_Instructions to follow_. Reproduce every line of text from the data below without any changes, and leave the pictures out of your answer.
[[ Task data, beginning ]]
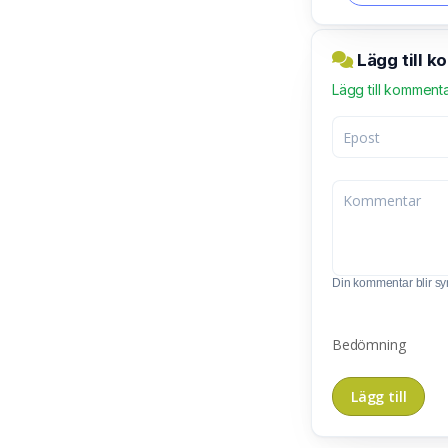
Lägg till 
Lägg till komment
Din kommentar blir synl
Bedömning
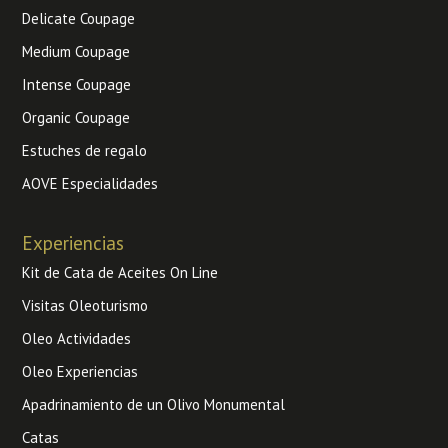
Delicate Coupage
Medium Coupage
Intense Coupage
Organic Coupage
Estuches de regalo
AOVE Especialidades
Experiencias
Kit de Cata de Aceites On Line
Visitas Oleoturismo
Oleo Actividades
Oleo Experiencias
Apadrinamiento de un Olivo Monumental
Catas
[[ Task data, end ]]
_Result of the exercise_.
Lägg till 
Lägg till komment
Din kommentar blir synl
Bedömning
Delicate Coupage
Medium Coupage
Intense Coupage
Organic Coupage
Estuches de regalo
AOVE Especialidades
Experiencias
Kit de Cata de Aceites On Line
Visitas Oleoturismo
Oleo Actividades
Oleo Experiencias
Apadrinamiento de un Olivo Monumental
Catas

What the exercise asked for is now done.